■ TASKS FOR THIS EXERCISE:
[1] In the passage on warning messages below, reproduce word for word the span that begins at "- For confirmations, is" and stops after "truly significant issues.".
[2] Translate this sentence from the passage on warning messages below into Spanish: "By contrast, a confirmation is a modal dialog box that asks if the user wants to proceed with an action."

=== EXERCISE PASSAGE ===

A warning message is a modal dialog box, in-place message, notification, or balloon that alerts the user of a condition that might cause a problem in the future.
The fundamental characteristic of warnings is that they involve the risk of losing one or more of the following:
- A valuable asset, such as important financial or other data.
- System access or integrity.
- Privacy or control over confidential information.
- User's time (a significant amount, such as 30 seconds or more).
By contrast, a confirmation is a modal dialog box that asks if the user wants to proceed with an action. Some types of warnings are presented as confirmations, and if so, the confirmation guidelines also apply.
To decide, consider these questions:
- Is the user being alerted of a condition that might cause a problem in the future? If not, the message isn't a warning.
- Is the UI presenting an error or problem that has already occurred? If so, use an error message instead.
- Are users likely to perform an action or change their behavior as the result of the message? If not, the condition doesn't justify interrupting the user so it's better to suppress the warning.
- Is the condition the direct result of an action initiated by the user? If not, consider using a non-critical event notification.
- Is the condition a special condition in a control? If so, use a balloon instead.
- For confirmations, is the user about to perform a risky action? If so, a warning is appropriate if the action has significant consequences or cannot be easily undone.
- For other types of warnings, does the user need to act now or in the immediate future? Don't display warnings if users can continue to work productively without immediate problems. Postpone the warning until the condition is more immediate and relevant.
We overwarn in Microsoft® Windows® programs. The typical Windows program has warnings seemingly everywhere, warning about things that have little significance. In some programs, nearly every question is presented as a warning. Overwarning makes using a program feel like a hazardous activity, and it detracts from truly significant issues.

=== SUPPLIED ENTRIES ===

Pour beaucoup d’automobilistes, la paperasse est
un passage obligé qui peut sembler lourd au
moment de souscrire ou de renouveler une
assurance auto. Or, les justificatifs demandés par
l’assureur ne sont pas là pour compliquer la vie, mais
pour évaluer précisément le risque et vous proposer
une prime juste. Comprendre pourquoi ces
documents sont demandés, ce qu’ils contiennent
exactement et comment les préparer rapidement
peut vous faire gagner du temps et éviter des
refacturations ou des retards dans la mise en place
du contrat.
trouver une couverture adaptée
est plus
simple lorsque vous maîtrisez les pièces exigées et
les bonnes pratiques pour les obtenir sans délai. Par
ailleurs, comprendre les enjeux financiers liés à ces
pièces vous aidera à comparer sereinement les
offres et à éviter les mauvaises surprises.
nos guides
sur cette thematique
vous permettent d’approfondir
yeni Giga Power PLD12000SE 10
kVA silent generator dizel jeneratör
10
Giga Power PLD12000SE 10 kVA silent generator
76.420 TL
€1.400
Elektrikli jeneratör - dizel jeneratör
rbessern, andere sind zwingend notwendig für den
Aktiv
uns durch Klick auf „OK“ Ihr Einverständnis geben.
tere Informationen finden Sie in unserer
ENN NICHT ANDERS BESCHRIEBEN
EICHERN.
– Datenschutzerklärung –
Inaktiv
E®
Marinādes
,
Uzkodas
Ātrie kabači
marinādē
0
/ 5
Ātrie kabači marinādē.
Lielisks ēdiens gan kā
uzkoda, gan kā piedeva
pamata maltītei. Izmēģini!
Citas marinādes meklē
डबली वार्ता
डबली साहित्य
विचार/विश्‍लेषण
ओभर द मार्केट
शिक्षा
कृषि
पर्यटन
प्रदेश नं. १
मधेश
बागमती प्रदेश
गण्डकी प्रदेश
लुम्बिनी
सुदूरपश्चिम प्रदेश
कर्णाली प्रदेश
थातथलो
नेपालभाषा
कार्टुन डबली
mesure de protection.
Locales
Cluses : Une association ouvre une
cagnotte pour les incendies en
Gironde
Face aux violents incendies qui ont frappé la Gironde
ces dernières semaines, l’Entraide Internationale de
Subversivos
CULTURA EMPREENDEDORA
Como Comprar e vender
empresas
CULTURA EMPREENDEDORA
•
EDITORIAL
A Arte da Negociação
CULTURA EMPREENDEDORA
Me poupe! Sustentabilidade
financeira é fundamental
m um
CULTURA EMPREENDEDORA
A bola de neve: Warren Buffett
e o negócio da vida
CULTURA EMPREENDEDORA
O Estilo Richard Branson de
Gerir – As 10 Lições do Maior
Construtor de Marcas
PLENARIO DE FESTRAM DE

===

■ TASK RESPONSES:
[1]
- For confirmations, is the user about to perform a risky action? If so, a warning is appropriate if the action has significant consequences or cannot be easily undone.
- For other types of warnings, does the user need to act now or in the immediate future? Don't display warnings if users can continue to work productively without immediate problems. Postpone the warning until the condition is more immediate and relevant.
We overwarn in Microsoft® Windows® programs. The typical Windows program has warnings seemingly everywhere, warning about things that have little significance. In some programs, nearly every question is presented as a warning. Overwarning makes using a program feel like a hazardous activity, and it detracts from truly significant issues.

[2] En cambio, una confirmación es un cuadro de diálogo modal que pregunta al usuario si desea continuar con una acción.